First of all, forget all the Christian stuff (heaven, hell, purgatory). You are in Norway.

The director intended well to show it is shot in Oslo, it is easy to recognize the places. It is a sharp look at the values that rules the country and at the lack of sentiments and feeling of the Norwegian society.

Note that Andreas - does he arrive to Oslo by his own will - does not really has a job, but a place in the society that give him access to "happyness": - an apartment - a convertible - friends from the work place - a girl, who has only interest for kitchens - another girl who cannot say I want but only I may The girls are cruelly described, but again the 1st one is the typical Norwegian "witch" (sorry to use this word, I translate literally from Norwegian) and the second the everyone's girl friend; both are typical characters of the Norwegian society.

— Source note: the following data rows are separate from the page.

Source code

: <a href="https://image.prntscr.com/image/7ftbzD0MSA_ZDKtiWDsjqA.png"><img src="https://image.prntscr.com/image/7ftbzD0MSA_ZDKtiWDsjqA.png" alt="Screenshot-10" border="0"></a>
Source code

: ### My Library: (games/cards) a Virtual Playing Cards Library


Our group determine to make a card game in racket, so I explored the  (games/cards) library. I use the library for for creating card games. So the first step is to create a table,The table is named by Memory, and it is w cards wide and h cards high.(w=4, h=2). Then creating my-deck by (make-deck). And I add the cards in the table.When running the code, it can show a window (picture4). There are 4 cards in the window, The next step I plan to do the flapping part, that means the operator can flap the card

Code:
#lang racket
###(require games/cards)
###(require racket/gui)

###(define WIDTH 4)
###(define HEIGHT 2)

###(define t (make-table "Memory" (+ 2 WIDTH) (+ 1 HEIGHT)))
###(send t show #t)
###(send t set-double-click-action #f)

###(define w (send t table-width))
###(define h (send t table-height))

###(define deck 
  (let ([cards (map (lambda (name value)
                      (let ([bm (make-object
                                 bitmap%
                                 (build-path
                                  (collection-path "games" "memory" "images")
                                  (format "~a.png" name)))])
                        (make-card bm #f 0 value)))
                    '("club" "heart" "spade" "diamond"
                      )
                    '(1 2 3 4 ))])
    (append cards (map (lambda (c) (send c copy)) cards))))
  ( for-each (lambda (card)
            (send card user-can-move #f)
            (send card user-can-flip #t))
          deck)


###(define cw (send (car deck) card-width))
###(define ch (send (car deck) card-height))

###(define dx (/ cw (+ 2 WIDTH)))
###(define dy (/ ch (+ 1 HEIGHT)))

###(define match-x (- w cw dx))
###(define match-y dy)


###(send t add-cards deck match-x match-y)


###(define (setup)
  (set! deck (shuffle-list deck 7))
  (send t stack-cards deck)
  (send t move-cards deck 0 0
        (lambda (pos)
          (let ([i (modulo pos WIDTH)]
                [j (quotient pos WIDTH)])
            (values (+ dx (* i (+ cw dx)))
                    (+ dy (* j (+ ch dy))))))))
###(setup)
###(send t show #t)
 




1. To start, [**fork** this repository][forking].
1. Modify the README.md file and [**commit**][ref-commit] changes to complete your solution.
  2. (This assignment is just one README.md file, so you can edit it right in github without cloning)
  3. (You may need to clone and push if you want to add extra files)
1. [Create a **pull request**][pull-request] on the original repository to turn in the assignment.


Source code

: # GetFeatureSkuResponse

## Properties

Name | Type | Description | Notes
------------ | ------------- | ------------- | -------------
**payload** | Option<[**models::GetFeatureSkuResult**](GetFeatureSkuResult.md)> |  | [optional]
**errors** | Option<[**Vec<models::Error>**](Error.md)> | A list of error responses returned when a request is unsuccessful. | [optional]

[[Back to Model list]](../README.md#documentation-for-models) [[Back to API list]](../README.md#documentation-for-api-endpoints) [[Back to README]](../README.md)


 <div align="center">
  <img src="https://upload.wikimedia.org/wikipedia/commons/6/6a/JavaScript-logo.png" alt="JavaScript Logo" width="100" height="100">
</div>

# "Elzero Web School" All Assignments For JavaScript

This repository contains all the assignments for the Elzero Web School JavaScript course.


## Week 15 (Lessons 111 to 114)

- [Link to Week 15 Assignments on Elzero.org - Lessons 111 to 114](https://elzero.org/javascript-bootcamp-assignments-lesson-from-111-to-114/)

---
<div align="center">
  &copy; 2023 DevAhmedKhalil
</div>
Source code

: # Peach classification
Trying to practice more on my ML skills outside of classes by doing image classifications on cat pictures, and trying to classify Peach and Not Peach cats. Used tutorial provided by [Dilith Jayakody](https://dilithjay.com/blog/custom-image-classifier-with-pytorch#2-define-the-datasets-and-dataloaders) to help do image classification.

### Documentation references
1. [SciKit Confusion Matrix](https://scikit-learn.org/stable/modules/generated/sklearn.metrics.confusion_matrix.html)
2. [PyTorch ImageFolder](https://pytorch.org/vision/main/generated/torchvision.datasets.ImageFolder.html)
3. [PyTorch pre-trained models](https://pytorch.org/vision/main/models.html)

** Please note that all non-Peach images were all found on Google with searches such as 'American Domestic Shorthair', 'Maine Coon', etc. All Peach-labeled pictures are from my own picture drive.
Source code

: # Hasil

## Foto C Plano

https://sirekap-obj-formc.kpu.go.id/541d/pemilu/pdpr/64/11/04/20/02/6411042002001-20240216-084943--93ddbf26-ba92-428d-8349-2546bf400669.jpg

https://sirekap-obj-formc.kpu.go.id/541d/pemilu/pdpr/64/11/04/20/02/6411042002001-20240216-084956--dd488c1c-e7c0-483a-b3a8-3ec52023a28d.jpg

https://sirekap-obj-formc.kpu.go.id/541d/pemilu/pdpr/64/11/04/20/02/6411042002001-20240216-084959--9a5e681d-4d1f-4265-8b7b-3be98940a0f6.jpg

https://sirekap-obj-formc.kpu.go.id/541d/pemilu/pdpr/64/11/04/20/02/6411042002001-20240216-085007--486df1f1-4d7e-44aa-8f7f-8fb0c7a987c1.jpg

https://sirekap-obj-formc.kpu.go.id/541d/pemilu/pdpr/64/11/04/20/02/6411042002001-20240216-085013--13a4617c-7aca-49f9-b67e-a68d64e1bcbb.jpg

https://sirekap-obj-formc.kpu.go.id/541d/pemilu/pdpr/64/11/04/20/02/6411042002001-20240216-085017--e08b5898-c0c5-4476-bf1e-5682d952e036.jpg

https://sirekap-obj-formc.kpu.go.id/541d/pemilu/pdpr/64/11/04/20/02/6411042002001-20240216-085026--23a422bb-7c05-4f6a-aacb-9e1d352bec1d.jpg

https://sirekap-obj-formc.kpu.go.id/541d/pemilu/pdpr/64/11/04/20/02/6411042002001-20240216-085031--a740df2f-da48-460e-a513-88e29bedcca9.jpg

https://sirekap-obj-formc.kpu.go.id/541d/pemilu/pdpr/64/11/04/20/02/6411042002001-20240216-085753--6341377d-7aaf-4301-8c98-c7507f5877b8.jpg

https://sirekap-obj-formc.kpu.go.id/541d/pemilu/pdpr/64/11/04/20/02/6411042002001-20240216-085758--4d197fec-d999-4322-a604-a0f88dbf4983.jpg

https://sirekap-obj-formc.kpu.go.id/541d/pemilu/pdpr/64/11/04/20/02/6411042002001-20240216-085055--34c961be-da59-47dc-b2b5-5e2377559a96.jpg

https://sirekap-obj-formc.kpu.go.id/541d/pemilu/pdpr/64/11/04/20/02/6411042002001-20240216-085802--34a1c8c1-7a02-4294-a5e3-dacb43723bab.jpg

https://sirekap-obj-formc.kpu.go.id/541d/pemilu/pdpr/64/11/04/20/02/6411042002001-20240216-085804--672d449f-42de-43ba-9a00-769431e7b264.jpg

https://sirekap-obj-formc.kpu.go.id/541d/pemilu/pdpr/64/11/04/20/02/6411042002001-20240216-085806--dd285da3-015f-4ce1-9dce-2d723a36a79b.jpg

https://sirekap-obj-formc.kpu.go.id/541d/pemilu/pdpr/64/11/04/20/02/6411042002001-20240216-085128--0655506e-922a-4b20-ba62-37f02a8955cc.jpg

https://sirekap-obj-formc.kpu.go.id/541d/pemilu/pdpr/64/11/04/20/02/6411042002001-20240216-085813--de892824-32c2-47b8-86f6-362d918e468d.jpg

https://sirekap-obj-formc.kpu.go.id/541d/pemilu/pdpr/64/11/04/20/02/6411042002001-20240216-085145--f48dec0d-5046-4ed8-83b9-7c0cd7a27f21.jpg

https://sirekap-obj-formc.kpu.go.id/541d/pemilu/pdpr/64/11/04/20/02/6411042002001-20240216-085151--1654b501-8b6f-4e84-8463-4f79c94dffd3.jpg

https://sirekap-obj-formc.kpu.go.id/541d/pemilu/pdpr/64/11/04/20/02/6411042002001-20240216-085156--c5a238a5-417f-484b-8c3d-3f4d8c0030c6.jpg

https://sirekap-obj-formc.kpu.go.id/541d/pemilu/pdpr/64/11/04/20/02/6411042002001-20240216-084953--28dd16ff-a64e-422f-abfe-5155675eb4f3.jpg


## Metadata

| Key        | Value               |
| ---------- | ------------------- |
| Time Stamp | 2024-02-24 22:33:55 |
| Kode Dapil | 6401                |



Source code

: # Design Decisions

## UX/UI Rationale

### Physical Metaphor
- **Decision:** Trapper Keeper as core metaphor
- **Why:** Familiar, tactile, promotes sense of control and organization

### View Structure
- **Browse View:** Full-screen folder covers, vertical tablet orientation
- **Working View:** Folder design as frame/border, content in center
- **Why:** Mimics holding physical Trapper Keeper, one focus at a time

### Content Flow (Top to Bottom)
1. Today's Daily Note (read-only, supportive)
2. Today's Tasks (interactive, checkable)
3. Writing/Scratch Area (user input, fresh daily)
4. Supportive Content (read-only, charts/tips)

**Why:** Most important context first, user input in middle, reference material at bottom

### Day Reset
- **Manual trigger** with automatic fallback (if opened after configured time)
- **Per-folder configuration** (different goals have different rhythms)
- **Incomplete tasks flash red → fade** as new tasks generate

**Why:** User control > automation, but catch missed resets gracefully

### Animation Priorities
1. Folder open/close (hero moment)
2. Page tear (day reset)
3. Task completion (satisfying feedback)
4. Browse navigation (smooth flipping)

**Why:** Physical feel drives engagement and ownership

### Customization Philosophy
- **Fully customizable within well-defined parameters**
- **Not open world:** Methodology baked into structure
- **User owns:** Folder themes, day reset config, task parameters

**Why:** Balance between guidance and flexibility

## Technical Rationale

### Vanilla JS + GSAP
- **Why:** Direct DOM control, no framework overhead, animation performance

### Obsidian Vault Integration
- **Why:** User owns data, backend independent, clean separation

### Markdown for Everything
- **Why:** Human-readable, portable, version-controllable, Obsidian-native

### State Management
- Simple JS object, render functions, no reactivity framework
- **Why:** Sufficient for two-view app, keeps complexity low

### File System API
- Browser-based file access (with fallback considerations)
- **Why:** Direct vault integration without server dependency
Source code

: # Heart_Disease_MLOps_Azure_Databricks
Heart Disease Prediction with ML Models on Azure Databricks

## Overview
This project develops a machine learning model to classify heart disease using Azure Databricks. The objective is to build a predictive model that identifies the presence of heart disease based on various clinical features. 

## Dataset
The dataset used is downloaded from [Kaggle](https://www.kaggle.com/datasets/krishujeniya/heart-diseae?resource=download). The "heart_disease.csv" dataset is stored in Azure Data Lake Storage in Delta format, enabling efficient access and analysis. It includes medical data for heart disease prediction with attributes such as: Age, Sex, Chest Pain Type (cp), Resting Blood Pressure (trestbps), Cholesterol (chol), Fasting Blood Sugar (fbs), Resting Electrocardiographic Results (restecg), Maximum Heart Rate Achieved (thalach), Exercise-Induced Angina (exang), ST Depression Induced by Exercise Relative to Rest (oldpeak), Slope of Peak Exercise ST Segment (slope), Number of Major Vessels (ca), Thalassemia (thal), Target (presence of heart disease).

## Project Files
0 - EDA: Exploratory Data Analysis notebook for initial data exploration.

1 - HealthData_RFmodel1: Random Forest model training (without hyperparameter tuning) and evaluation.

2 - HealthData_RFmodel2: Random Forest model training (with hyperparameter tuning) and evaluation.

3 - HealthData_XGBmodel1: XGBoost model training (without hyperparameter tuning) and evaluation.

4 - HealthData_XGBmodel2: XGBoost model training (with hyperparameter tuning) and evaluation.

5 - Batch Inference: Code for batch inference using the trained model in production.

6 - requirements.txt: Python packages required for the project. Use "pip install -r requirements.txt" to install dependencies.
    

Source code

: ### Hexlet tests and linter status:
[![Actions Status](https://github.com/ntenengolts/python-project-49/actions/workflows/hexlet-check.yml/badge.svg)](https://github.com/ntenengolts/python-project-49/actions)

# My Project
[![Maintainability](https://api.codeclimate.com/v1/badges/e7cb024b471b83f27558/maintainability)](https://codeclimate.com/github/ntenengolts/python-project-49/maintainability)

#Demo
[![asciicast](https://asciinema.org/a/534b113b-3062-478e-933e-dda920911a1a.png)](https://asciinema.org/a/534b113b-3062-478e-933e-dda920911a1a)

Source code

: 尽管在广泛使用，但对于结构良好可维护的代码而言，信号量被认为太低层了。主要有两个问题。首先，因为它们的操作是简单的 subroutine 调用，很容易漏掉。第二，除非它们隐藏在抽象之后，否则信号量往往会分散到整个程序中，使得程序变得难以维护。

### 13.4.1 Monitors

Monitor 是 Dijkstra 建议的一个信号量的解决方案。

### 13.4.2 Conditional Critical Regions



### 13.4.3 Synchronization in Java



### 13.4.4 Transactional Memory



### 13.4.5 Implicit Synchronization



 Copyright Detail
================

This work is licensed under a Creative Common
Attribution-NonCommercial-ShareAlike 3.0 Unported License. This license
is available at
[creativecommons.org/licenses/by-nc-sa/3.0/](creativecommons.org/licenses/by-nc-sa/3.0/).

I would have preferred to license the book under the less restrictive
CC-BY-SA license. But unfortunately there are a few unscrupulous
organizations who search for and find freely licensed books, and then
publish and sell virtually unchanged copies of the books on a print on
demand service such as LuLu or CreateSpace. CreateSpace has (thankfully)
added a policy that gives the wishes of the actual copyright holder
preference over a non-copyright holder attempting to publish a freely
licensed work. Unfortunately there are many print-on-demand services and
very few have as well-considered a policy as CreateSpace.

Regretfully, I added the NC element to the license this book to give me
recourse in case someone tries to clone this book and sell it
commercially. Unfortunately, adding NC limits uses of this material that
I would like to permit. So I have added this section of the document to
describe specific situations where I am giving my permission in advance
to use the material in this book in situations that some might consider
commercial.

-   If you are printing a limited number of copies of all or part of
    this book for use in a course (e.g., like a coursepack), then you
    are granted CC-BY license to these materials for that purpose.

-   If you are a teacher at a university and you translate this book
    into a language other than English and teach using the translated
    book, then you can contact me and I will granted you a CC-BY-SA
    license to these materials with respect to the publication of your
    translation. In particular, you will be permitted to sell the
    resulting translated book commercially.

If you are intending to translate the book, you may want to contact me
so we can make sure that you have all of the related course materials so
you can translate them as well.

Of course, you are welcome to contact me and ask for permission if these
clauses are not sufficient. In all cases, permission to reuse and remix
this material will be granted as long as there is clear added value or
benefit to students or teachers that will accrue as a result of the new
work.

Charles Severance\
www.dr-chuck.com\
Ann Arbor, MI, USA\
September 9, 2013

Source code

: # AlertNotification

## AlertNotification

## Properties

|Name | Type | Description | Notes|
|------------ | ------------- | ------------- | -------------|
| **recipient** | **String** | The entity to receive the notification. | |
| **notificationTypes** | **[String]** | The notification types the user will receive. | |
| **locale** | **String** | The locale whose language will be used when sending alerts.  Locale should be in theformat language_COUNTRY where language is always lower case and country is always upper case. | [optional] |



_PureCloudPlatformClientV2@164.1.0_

Andreas has other values, is sensitive and want to make choices: warm chocolate and children.

It is deep buried in the cellars of the old buildings of Oslo housing old people; the room at the end of the tunnel is a typical grandma Norwegian kitchen.

The soundtrack is Peer Gynt, almost the Norwegian national anthem, adding again to that lost paradise's nostalgia.

The final scene is shot at the house of common of Oslo and the people coming out of the building are meant to be the deputies or minister of the country and they tell Andreas that they did everything to make him happy, if I remember correctly, just before expelling him.

Although Andreas injures himself to show his feelings,the gore scenes may seem strange here but maybe the director use it to mock the conformity of the Norwegian cinema, as it has been mandatory for the last decade to show very violent scenes in almost every movie.

Is the bus also a typical character of the Norwegian society? I wonder because for celebrating the end of the studies , the Norwegian students have "party buses" this ritual marks the entering into the adult life, and Andreas coming from nowhere in a bus to this town. what do you think?